Rhetoric out of Iran has been surprisingly pleasant of late; the new president and foreign minister have taken their message of outreach to twitter, even wishing Jews a happy new year.
“Of course I rather have people tweeting me happy Rosh Hashanah or happy New Year instead of tweeting that they are, I don’t know, holocaust deniers as it was before,” Lapid told Amanpour. “I don’t want to be sour about everything, but is this the real thing?”
Once again, he said, words are great, but it comes down to actions.
“When the reactor in Qom will be closed, when they will stop enriching uranium, when they take off the enriched uranium they already have,” he said, “then we can discuss the fact whether we can all hold hands and sing hallelujah together.”

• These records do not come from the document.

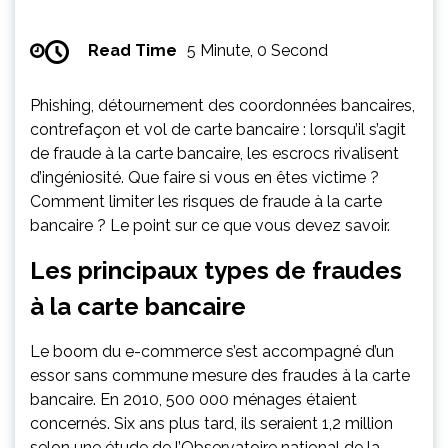
Read Time
5 Minute, 0 Second
Phishing, détournement des coordonnées bancaires,
contrefaçon et vol de carte bancaire : lorsqu’il s’agit
de fraude à la carte bancaire, les escrocs rivalisent
d’ingéniosité. Que faire si vous en êtes victime ?
Comment limiter les risques de fraude à la carte
bancaire ? Le point sur ce que vous devez savoir.
Les principaux types de fraudes
à la carte bancaire
Le boom du e-commerce s’est accompagné d’un
essor sans commune mesure des fraudes à la carte
bancaire. En 2010, 500 000 ménages étaient
concernés. Six ans plus tard, ils seraient 1,2 million
selon une étude de l’Observatoire national de la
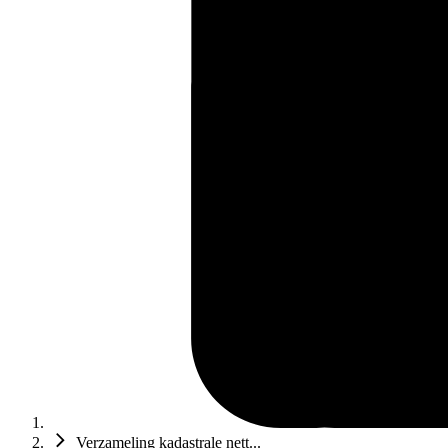
Verzameling kadastrale nett...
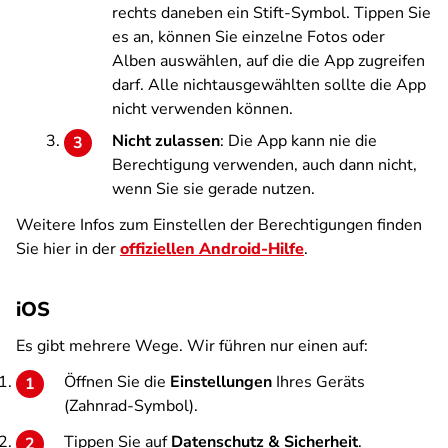
rechts daneben ein Stift-Symbol. Tippen Sie
es an, können Sie einzelne Fotos oder
Alben auswählen, auf die die App zugreifen
darf. Alle nichtausgewählten sollte die App
nicht verwenden können.
Nicht zulassen
: Die App kann nie die
Berechtigung verwenden, auch dann nicht,
wenn Sie sie gerade nutzen.
Weitere Infos zum Einstellen der Berechtigungen finden
Sie hier in der
offiziellen Android-Hilfe
.
iOS
Es gibt mehrere Wege. Wir führen nur einen auf:
Öffnen Sie die
Einstellungen
Ihres Geräts
(Zahnrad-Symbol).
Tippen Sie auf
Datenschutz & Sicherheit
.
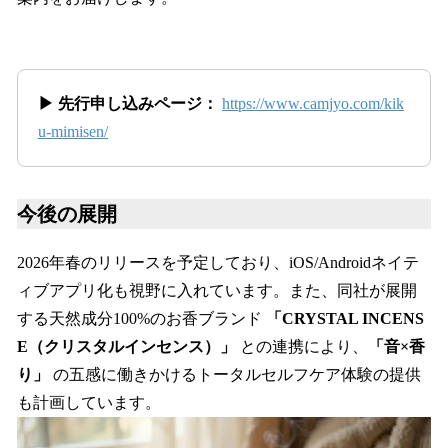
▶ 先行申し込みページ：
https://www.camjyo.com/kik
u-mimisen/
今後の展開
2026年春のリリースを予定しており、iOS/Androidネイテ
ィブアプリ化も視野に入れています。また、同社が展開
する天然成分100%のお香ブランド
「CRYSTAL INCENS
E（クリスタルインセンス）」
との連携により、
「音×香
り」
の五感に働きかけるトータルセルフケア体験の提供
も計画しています。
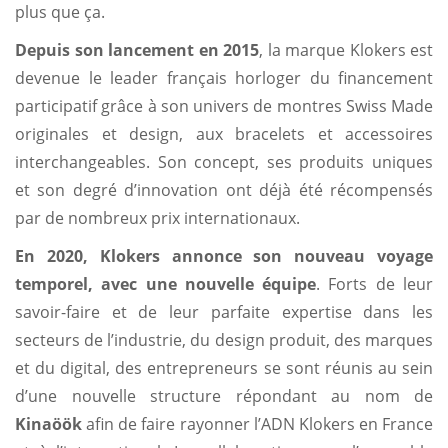
plus que ça.
Depuis son lancement en 2015
, la marque Klokers est
devenue le leader français horloger du financement
participatif grâce à son univers de montres Swiss Made
originales et design, aux bracelets et accessoires
interchangeables. Son concept, ses produits uniques
et son degré d’innovation ont déjà été récompensés
par de nombreux prix internationaux.
En 2020, Klokers annonce son nouveau voyage
temporel, avec une nouvelle équipe
. Forts de leur
savoir-faire et de leur parfaite expertise dans les
secteurs de l’industrie, du design produit, des marques
et du digital, des entrepreneurs se sont réunis au sein
d’une nouvelle structure répondant au nom de
Kinaöök
afin de faire rayonner l’ADN Klokers en France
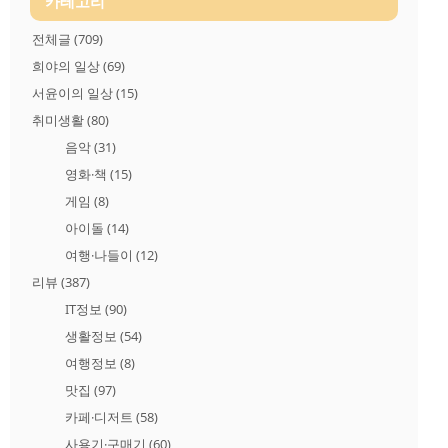
카테고리
전체글
(709)
희야의 일상
(69)
서윤이의 일상
(15)
취미생활
(80)
음악
(31)
영화·책
(15)
게임
(8)
아이돌
(14)
여행·나들이
(12)
리뷰
(387)
IT정보
(90)
생활정보
(54)
여행정보
(8)
맛집
(97)
카페·디저트
(58)
사용기·구매기
(60)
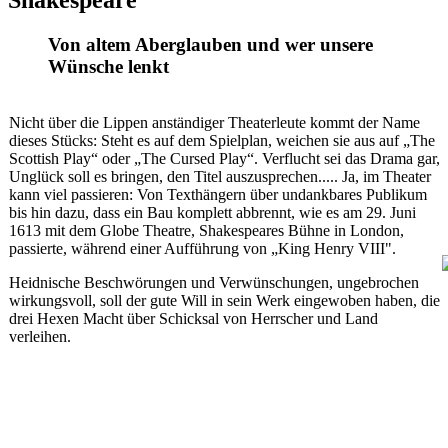
Shakespeare
Von altem Aberglauben und wer unsere
Wünsche lenkt
Nicht über die Lippen anständiger Theaterleute kommt der Name
dieses Stücks: Steht es auf dem Spielplan, weichen sie aus auf „The
Scottish Play“ oder „The Cursed Play“. Verflucht sei das Drama gar,
Unglück soll es bringen, den Titel auszusprechen..... Ja, im Theater
kann viel passieren: Von Texthängern über undankbares Publikum
bis hin dazu, dass ein Bau komplett abbrennt, wie es am 29. Juni
1613 mit dem Globe Theatre, Shakespeares Bühne in London,
passierte, während einer Aufführung von „King Henry VIII".
Heidnische Beschwörungen und Verwünschungen, ungebrochen
wirkungsvoll, soll der gute Will in sein Werk eingewoben haben, die
drei Hexen Macht über Schicksal von Herrscher und Land
verleihen.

“I’m happy to listen to any new music coming from Iran,” Lapid said, “but this has to be backed by – not only by words but also by deeds.”
Of face-to-face negotiations between Israel and the Palestinians – orchestrated by U.S. Secretary of State John Kerry and thus far very secretive – Lapid put his faith in “low expectations.”
“The best things are happening when we have low expectations,” he said. “The fact that everybody is going around and telling each other, this is not going to work, this is not going to happen, is actually a good thing.”
With such strong views on foreign policy, of course, it’s easy to forget that Lapid’s day-to-day job is stewardship of Israel’s economy.
The issue of the day in Israel is who will lead the Central Bank; Lapid and Prime Minister Benjamin Netanyahu have failed to appoint a permanent leader since the last governor stepped down in June.
“This is a fine example to the fact that comedies are just tragedies in fast-forward,” Lapid said. “We have managed to choose two candidates who turn out to be the wrong candidates and they decided to withdraw, and now it’s going to take a few days or weeks more.”
So who, Amanpour asked, will be put forward to lead the bank?
“This has become the holy grail of all economic reporters in Israel,” Lapid toyed. “It was a nice try.”
Lapid was, however, more open to answer a question that he himself, during his career as a TV personality, was famous for asking.
“What symbolizes Israel for you today?”
“I’m going to choose the corniest answer that everybody gave me, which is my children. … Whenever I look at them, I see the reason why is it that I’m doing what I’m doing,” he told Amanpour. “Everyone’s a bit cynic when he’s in the media. I’m not anymore.”